Y aura-t-il d'autres classes que les trois dévoilées ? "Pas de commentaire". Quel est le coeur de l'intrigue du premier volet ? "Vous le découvrirez". Quelles seront réellement les limites de l'univers de jeu, entre monde-ouvert et zones instanciées ? On l'ignore encore. Pourra-t-on piloter les vaisseaux dans l'espace, ou s'agira-t-il de transitions cinématiques ? L'équipe ne nous l'a pas dit. Quel degré de maîtrise du coopératif transparent pourra-t-on exercer dans la campagne, si on le souhaite ? Ca n'a pas été précisé. Qu'est-ce qu'introduiront les extensions et futurs épisodes en plus de la suite de l'histoire ? Mystère. Est-ce que ça sortira aussi sur PC ? "No comment". On peut cependant supposer que Destiny s'articulera autour de zones bien définies. Certaines publiques, comme le Palais de Sable, ou la cité sous le Voyageur dans laquelle les gardiens pourront commercer, se rencontrer, et se reposer tout en observant le cycle jour/nuit suivre son cours, et d'autres instanciées, scénarisées, réservées au groupes déjà établis ou aux joueurs solo. Des "companion app" sur mobiles et tablettes, ainsi que sur Bungie.net, accompagneront les joueurs dans leurs aventures et faciliteront un aspect prédominant du jeu ; le social.
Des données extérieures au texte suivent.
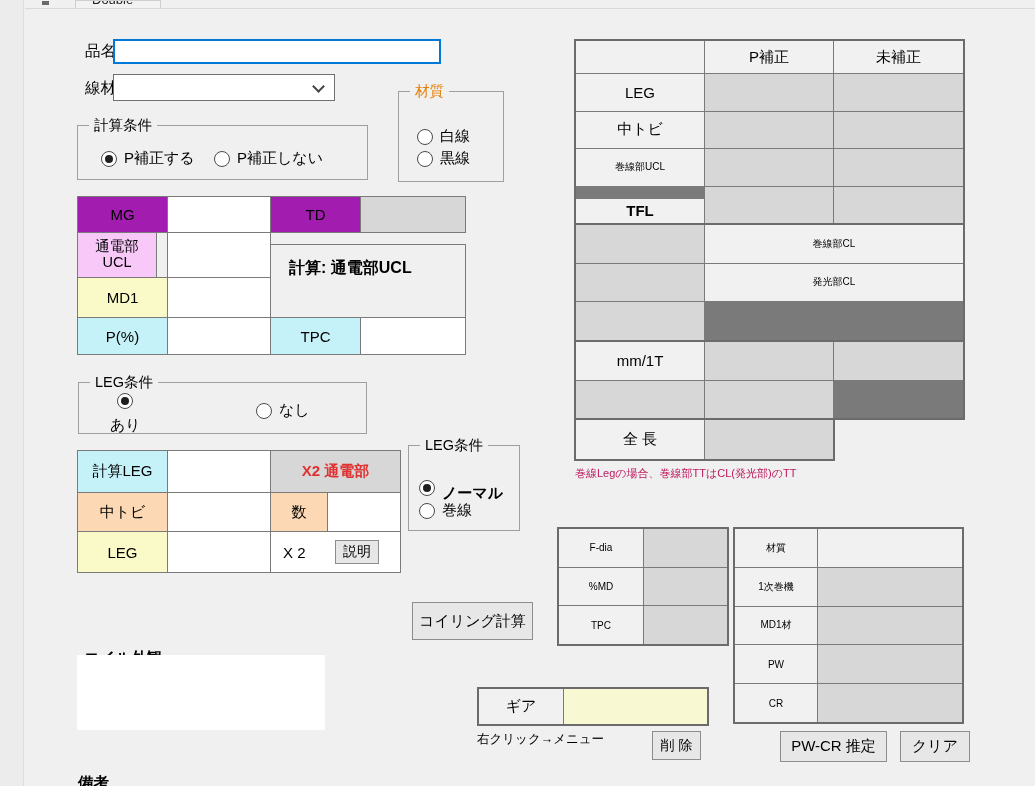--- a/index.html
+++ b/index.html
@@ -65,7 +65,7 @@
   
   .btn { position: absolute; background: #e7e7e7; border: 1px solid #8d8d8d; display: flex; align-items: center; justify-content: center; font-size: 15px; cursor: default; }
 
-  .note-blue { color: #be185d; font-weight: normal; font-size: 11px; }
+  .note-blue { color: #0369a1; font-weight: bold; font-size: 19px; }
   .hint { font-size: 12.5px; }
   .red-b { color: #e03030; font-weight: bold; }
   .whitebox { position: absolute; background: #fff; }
Enfin, il apparaît évident que Destiny adoptera sous une forme ou une autre un modèle économique de pseudo Free-to-Play, en tout cas de jeu sans abonnement à la Guild Wars 2. Un titre dont il tire d'ailleurs fort probablement bien d'autres inspirations sur la structure des missions et l'implication de joueurs qui ne se connaissent pas autour de tâches communes.
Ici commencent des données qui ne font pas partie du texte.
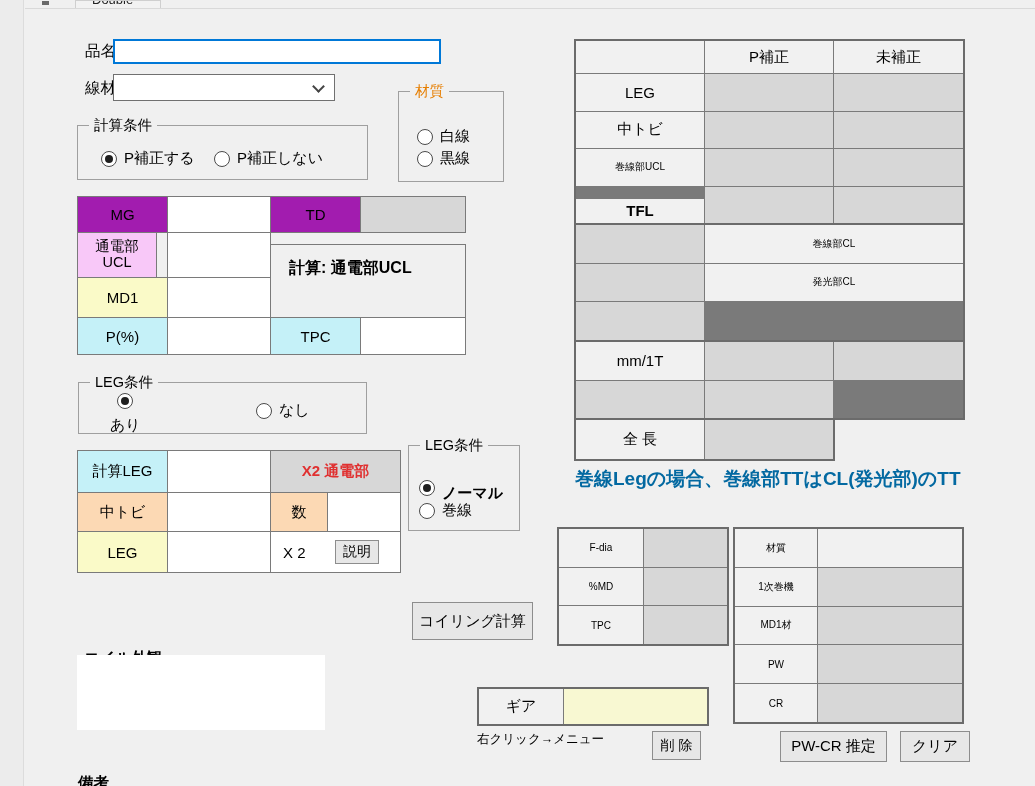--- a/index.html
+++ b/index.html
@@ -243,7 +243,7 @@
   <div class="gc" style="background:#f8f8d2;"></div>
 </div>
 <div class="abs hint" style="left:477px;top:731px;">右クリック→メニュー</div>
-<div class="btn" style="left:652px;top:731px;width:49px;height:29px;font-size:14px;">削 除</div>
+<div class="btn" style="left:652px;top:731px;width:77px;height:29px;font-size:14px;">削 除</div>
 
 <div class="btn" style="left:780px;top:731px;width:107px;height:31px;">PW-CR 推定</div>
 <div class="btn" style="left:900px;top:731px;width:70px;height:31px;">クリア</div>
Ce premier contact avec Destiny nous a laissés plus de questions que de réponses, indubitablement. Activision et Bungie gardent un contrôle serré sur la communication autour du projet, mais son ambition, elle, est claire. Considérant le pedigree du studio, on a bien envie d'y croire... Même si bien peu de choses concrètes ont été données lors de cette journée passée à Seattle, moi en tout cas, j'y crois. Entre devoir de réserve et enthousiasme compréhensible se trouve probablement un juste milieu ; chacun choisira le sien en attendant d'en découvrir bien plus dans les mois qui viennent ; pour ma part, la seule chose que je peux affirmer pour le moment c'est que si Bungie parvient à concrétiser ses ambitions, il s'agira bel et bien d'une révolution pour le genre.